# .223 Wylde



## MonstersAreReal (Jan 23, 2017)

Interested in gathering people's thoughts on this chamber? I've always been a 5.56 man but am interested in the Wylde. Anyone have issues firing a 5.56 in a .223 Wylde consistently?

I love all my 5.56 AR's, but the Wylde intrigued me due to a [moderately] similar ballistics in a .223 but the .223 is substantially cheaper than the 5.56.

I realize I can shoot .223 in my 5.56 already, but just wanted to gather people's thoughts on the Wylde chamber.


----------



## AnotherSOFSurvivor (Sep 7, 2016)

The Rationale for Mr. Wyldes (dudes name was Bill) chambering was to allow both 223 and 556 to be fired from the same rifle - the dimensions are the same, the pressures are higher and typically 556 loads use heavier/longer bullets such as the SS109, M855, or Mk262 - as you know, .223 can be fired from a 556 NATO chamber - the Wydle takes the guess work out.

If you care for tech specs the throat is cut longer to match the 5.56 specs, lead angle and ext. Diameter match it as well - the free bore diameter is .2245 IIRC that matches SAAMI .223 Rem

It wont affect ballistics at all, its just "safer" 

sent from a paper cup and string via quantum wierdness


----------



## MonstersAreReal (Jan 23, 2017)

AnotherSOFSurvivor said:


> The Rationale for Mr. Wyldes (dudes name was Bill) chambering was to allow both 223 and 556 to be fired from the same rifle - the dimensions are the same, the pressures are higher and typically 556 loads use heavier/longer bullets such as the SS109, M855, or Mk262 - as you know, .223 can be fired from a 556 NATO chamber - the Wydle takes the guess work out.
> 
> If you care for tech specs the throat is cut longer to match the 5.56 specs, lead angle and ext. Diameter match it as well - the free bore diameter is .2245 IIRC that matches SAAMI .223 Rem
> 
> ...


So if I have a little bit of spare change to play with new rifles, do you think the Wylde would be a good SHTF rifle as far as procuring ammunition?


----------



## dwight55 (Nov 9, 2012)

I just got one a few days ago, . . . mounted it onto a new Stag upper, . . . with a free floating hand guard.

It came off a 600 yd shooter's gun, . . . wouldn't hit the "X" any more, . . . so they changed it out, . . . I "inherited" it.

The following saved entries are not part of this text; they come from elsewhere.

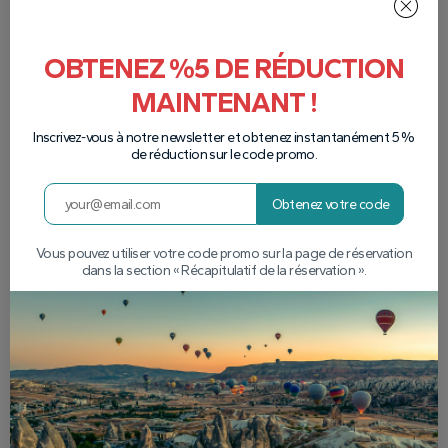
OBTENEZ %5 DE RÉDUCTION
MAINTENANT !
Inscrivez-vous à notre newsletter et obtenez instantanément 5 %
de réduction sur le code promo.
Obtenez votre code
Vous pouvez utiliser votre code promo sur la page de réservation
dans la section « Récapitulatif de la réservation ».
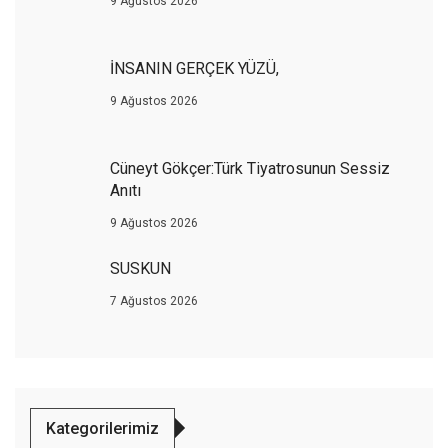
9 Ağustos 2026
İNSANIN GERÇEK YÜZÜ,
9 Ağustos 2026
Cüneyt Gökçer:Türk Tiyatrosunun Sessiz
Anıtı
9 Ağustos 2026
SUSKUN
7 Ağustos 2026
Kategorilerimiz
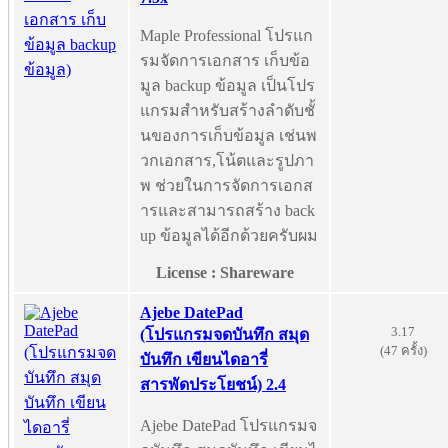
Maple Professional โปรแก
รมจัดการเอกสาร เก็บข้อ
มูล backup ข้อมูล เป็นโปร
แกรมสำหรับสร้างลำดับชั้
นของการเก็บข้อมูล เช่นพ
วกเอกสาร,โน้ตและรูปภา
พ ช่วยในการจัดการเอกส
ารและสามารถสร้าง back
up ข้อมูลได้อีกด้วยครับผม
License : Shareware
Ajebe DatePad
3.17
(โปรแกรมจดบันทึก สมุด
(47 ครั้ง)
บันทึก เขียนไดอารี่
สารพัดประโยชน์) 2.4
Ajebe DatePad โปรแกรมจ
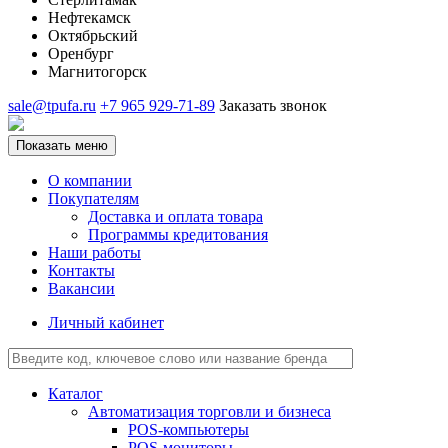
Нефтекамск
Октябрьский
Оренбург
Магнитогорск
sale@tpufa.ru
+7 965 929-71-89
Заказать звонок
Показать меню
О компании
Покупателям
Доставка и оплата товара
Программы кредитования
Наши работы
Контакты
Вакансии
Личный кабинет
Каталог
Автоматизация торговли и бизнеса
POS-компьютеры
POS-мониторы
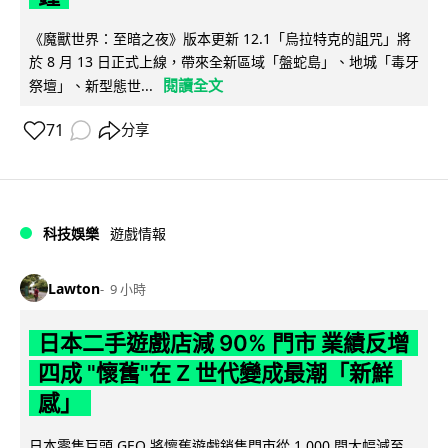
《魔獸世界：至暗之夜》版本更新 12.1「烏拉特克的詛咒」將
於 8 月 13 日正式上線，帶來全新區域「盤蛇島」、地城「毒牙
閱讀全文
祭壇」、新型態世...
71
分享
科技娛樂
遊戲情報
Lawton
9 小時
日本二手遊戲店減 90% 門市 業績反增
四成 "懷舊"在 Z 世代變成最潮「新鮮
感」
日本零售巨頭 GEO 將懷舊遊戲銷售門市從 1,000 間大幅減至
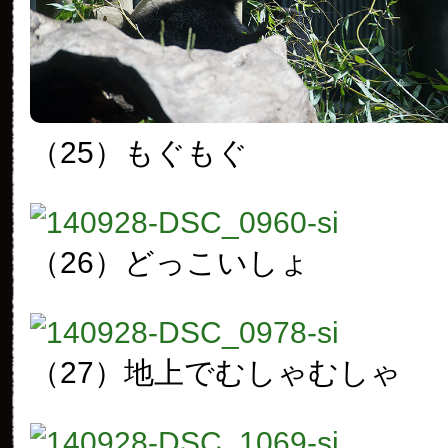
（25）もぐもぐ
（26）どっこいしょ
（27）地上でむしゃむしゃ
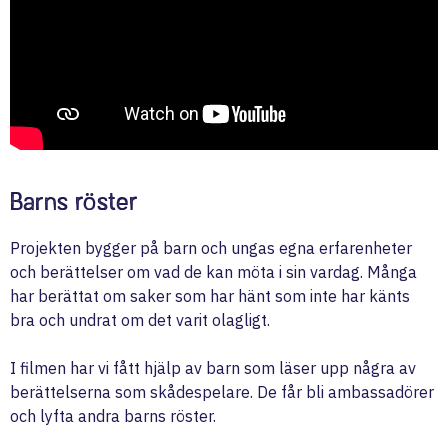
Barns röster
Projekten bygger på barn och ungas egna erfarenheter
och berättelser om vad de kan möta i sin vardag. Många
har berättat om saker som har hänt som inte har känts
bra och undrat om det varit olagligt.
I filmen har vi fått hjälp av barn som läser upp några av
berättelserna som skådespelare. De får bli ambassadörer
och lyfta andra barns röster.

I haven't been able to do a meticulous range check on it, . . . but from what I've seen so far, . . . it's good.

May God bless,
Dwight


----------



## AnotherSOFSurvivor (Sep 7, 2016)

MonstersAreReal said:


> So if I have a little bit of spare change to play with new rifles, do you think the Wylde would be a good SHTF rifle as far as procuring ammunition?


Yes, definitely - gives you peace of mind for ammo selection, and you can also make your varmint handloads as speedy and high pressure as you want

sent from a paper cup and string via quantum wierdness


----------



## MonstersAreReal (Jan 23, 2017)

AnotherSOFSurvivor said:


> MonstersAreReal said:
> 
> 
> > So if I have a little bit of spare change to play with new rifles, do you think the Wylde would be a good SHTF rifle as far as procuring ammunition?
> ...


Cool brother that is kinda what I was going for. Makes finding ammo easier and I'm just now getting into handloads as my dads buddy gave me a small rig and I'm beginning to study up on it.


----------



## SDF880 (Mar 28, 2013)

I just finished this 223 Wylde last week-end! I have not shot this yet but will report back soon!

18 inch chrome lined barrel Aero Precision upper free float forend with nickle boron BCG and Ambi charge handle. Anderson Arms lower
and magpul stock, grip and BAD lever.


----------



## Smitty901 (Nov 16, 2012)

All the Wylde was /is . Was a transition . When the 5.56 was coming to be before the 5.56 became main steam it was just a 5.56. Once 5.56 became main stream the Wylde became a non issue..
If you have a 5.56 you can safely fire any 5.56 or .223 from it. 
My old Ruger 77 is chambered for .223 . While you could get away with firing 5.56 in it not the best Idea. Worst that would happen in case would stick. The Wylde is no magic long lost mythical chamber for the 5.56.
It is just a 5.56 chamber. The same as 99% of every AR barrel you buy today.


----------



## Chipper (Dec 22, 2012)

Savage just came out with a new AR with that chamber with 5R rifling. Looks to be the best of both worlds, IMHO. Just ordered a Savage Recon yesterday. Look for a range day report once is arrives. I hope it's as accurate as my other savage rifles.

https://www.savagearms.com/firearms/model/msr15recon


----------



## Slippy (Nov 14, 2013)

SDF880, Is that a Bongo Drum behind the table where the "Killing Patton" book by Bil O'Reilly sits?



SDF880 said:


> I just finished this 223 Wylde last week-end! I have not shot this yet but will report back soon!
> 
> 18 inch chrome lined barrel Aero Precision upper free float forend with nickle boron BCG and Ambi charge handle. Anderson Arms lower
> and magpul stock, grip and BAD lever.
> View attachment 43241


----------



## SDF880 (Mar 28, 2013)

Slippy said:


> SDF880, Is that a Bongo Drum behind the table where the "Killing Patton" book by Bil O'Reilly sits?


Does kinda look like one! That is my 33 year old kerosene heater I run the heck out of in the winter to keep the basement warm. There
is a guitar and amp behind the couch as we have what we call rock n roll sat nite (some country too) every now and then.


----------